Costs can escalate due to the approach outlined above, where we create numerous instances of identical cloud resources for each branch. Nonetheless, there is room for improvement in refining this optimization process.
• Separating out the base/core resources
Distinguish the fundamental resources and isolate them into distinct CloudFormation stack(s). These core resources will lack the previously mentioned -XXX suffixes. Core resources encompass those where developers’ code isn’t directly implemented. These could include ECS Clusters, OpenSearch instances, or any managed AWS services. We deploy these resources on separate stacks and export the necessary values that are required by other dynamically created stacks discussed above. To illustrate, in our scenario, we set up an ECS Cluster as a core resource, and the necessary Task Definitions are specified in dynamic stacks (having -XXX suffix in them) that are deployed as Tasks and/or Services on this shared ECS Cluster.
• Vacuuming orphaned resources
Ensuring the removal of our resources once we conclude work on a feature branch is equally crucial. Utilizing CloudFormation for our infrastructure simplifies this process, as it involves merely deleting the designated stack. Nevertheless, certain supplementary measures are required if resources like S3 buckets or ECRs are established within these stacks, as they necessitate prior emptying. In our particular situation, we employ a scheduled vacuum job that examines all present dynamic stacks lacking an affiliated feature branch in GITLAB. This task is responsible for eliminating these stacks.
Having this kind of setup in our way of working gave us a few noticeable advantages.
• Increased reliability
When each developer has their dedicated development resources operational in the cloud, tasks in the development process are expedited, and a stronger sense of reliability is achieved. The need to be cautious about others’ code overwriting due to their pushes in the cloud is eliminated for every developer.

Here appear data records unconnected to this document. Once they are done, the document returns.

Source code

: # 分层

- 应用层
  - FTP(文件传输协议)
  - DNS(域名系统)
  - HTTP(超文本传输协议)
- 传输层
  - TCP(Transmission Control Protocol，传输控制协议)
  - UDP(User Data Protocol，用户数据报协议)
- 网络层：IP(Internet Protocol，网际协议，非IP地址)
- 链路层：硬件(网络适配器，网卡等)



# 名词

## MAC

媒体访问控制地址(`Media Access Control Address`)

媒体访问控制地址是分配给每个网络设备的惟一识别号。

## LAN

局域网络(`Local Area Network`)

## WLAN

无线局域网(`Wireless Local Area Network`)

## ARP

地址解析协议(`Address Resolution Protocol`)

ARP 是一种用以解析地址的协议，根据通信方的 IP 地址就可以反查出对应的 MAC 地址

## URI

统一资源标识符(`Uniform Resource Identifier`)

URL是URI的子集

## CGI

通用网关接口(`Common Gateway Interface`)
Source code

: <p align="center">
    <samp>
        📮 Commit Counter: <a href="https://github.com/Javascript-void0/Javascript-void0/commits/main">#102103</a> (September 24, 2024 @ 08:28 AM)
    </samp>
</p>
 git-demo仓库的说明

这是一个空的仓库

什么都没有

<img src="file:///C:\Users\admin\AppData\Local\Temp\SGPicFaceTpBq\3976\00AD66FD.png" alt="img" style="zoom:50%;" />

• Isolated E2E testing and R&D
As each dynamically generated stack mirrors our production setup, we possess the flexibility to conduct swift end-to-end tests on our personal branches or engage in research and development tasks. For instance, if there’s a necessity to contrast two distinct iterations of the same module, we can effortlessly push two separate branches in GIT. This action will trigger the creation of two entirely separate environments, enabling us to carry out our testing procedures.
• Development speed
We’ve witnessed an uptick in our development pace and deployment speed. Developers no longer have to wait for their colleagues working on the same module to finish their tasks and testing in the DEV environment.
The convenience and reliability of this setup have greatly improved our work process, and there’s no turning back from it now. While our Continuous Integration/Continuous Deployment (CICD) pipeline and tasks are still in the process of refinement, we have plans to expand our approach further by incorporating a hybrid cloud environment. For instance, in our specific case, we’ve also adapted our Snowflake design architecture using Terraform to align it with this branch-oriented deployment strategy.
My Reflections and Recommendations
I hope these insights have proven beneficial. From my perspective, the advantages are quite apparent. We've greatly enhanced our ability to replicate, test, and troubleshoot production-related issues within our DEV environment, leading to a more robust development process. Our decision to integrate Infrastructure as Code (IaC) with our codebase, versioning it in Gitlab, has empowered us to swiftly recreate precise cloud environment configurations as needed, fostering efficiency and consistency.
Perhaps most satisfying of all is the noticeable acceleration and increased reliability in our day-to-day work. Knowing that changes won't inadvertently disrupt each other's changes in DEV environment provides peace of mind and enables us to focus on our tasks with confidence and efficiency.